Francesco Galeoto

Personal information
- Date of birth: 17 March 1972 (age 53)
- Place of birth: Palermo, Italy
- Height: 1.76 m (5 ft 9 in)
- Position: Defender

Team information
- Current team: Palermo Calcio Popolare (head coach)

Senior career*
- Years: Team / Apps / (Gls)
- 1992–1993: Palermo / 0 / (0)
- 1993–1994: Cerveteri / 28 / (1)
- 1994–1995: Trapani / 33 / (2)
- 1995–1997: Palermo / 67 / (0)
- 1997–1998: Salernitana / 34 / (0)
- 1998–2001: Pescara / 77 / (2)
- 2001–2002: Taranto / 27 / (0)
- 2002–2006: Treviso / 118 / (3)
- 2006–2007: Arezzo / 33 / (0)
- 2007: Genoa / 19 / (0)
- 2007–2008: Messina / 40 / (1)
- 2008–2010: Crotone / 58 / (0)
- 2010–2011: Barletta / 23 / (0)
- 2011–2013: Atletico Campofranco / 0 / (0)

Managerial career
- 2018: Castelbuono
- 2019: Alcamo
- 2024–: Palermo Calcio Popolare

= Francesco Galeoto =

Italian footballer

Francesco Galeoto (born 17 March 1972) is an Italian football coach and former defender, currently in charge of Sicilian amateurs Palermo Calcio Popolare.

==Playing career==
After spending his early years as a youth player for hometown club Palermo, he left for Cerveteri in 1993. Since then, he played for several Serie B and Serie C1 teams, including Trapani, Palermo (where he returned in 1995), Salernitana, Pescara and Taranto. In 2002, he signed for Treviso, playing there for four seasons, and making eleven appearances in the Italian Serie A during the first half of the 2005-06 season. In January 2006 he moved to Arezzo, and then to Genoa twelve months later, winning a personal second promotion to Serie A in the 2006-07 Serie B. In July 2007 he signed for Messina, and spent the 2007–08 season with the giallorossi.

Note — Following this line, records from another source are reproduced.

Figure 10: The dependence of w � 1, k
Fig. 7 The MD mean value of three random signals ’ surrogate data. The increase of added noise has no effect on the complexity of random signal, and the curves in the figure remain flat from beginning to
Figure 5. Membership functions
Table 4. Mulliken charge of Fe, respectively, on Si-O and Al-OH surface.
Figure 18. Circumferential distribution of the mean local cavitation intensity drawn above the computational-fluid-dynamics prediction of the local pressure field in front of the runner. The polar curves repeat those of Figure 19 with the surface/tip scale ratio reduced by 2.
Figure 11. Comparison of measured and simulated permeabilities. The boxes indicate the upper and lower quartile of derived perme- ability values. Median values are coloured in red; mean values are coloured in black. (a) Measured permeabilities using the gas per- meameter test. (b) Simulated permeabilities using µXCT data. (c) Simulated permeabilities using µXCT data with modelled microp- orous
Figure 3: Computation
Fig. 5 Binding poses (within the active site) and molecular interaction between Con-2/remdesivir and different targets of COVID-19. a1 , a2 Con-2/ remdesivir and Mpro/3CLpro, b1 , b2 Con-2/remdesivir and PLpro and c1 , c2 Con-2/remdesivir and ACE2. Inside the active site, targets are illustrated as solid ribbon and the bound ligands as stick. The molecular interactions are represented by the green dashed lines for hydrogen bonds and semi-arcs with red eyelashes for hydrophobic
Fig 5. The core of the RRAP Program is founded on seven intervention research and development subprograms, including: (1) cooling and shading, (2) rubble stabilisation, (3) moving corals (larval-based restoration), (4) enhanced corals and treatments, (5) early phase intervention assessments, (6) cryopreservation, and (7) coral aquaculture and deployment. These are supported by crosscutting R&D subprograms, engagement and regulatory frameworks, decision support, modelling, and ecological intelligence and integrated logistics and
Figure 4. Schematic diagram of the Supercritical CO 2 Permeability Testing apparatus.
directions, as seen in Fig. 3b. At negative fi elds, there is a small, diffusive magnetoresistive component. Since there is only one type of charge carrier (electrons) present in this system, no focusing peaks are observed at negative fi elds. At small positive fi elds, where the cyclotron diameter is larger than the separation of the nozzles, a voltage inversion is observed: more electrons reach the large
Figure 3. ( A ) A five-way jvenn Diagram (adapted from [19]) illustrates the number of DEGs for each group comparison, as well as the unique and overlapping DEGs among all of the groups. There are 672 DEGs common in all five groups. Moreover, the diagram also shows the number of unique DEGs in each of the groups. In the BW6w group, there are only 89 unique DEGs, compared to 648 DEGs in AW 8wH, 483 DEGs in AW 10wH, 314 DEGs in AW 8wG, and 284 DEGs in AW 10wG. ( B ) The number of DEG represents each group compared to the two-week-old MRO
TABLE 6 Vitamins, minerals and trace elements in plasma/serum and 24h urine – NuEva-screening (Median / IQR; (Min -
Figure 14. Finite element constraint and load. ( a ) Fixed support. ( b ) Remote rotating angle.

He was released for free during the summer 2008 transfer window as a consequence of the disbandment of his club, and was signed by Lega Pro Prima Divisione's Crotone in August 2008.

In September 2010, he was signed by Barletta as free agent, after released by Crotone on 1 July.

In September 2011, a 38-year-old Galeoto decided to quit professional football and join Eccellenza amateurs Atletico Campofranco.

==Coaching career==
After retiring, Galeoto briefly worked as the head coach of Sicilian amateurs Castelbuono in October 2018.

He successively served as the head coach of Eccellenza Sicily club Alcamo from August to October 2019.

In July 2024, Galeoto was appointed new head coach of Prima Categoria amateurs Palermo Calcio Popolare, a small fan-owned club devoted to promoting grassroots football in the city of Palermo.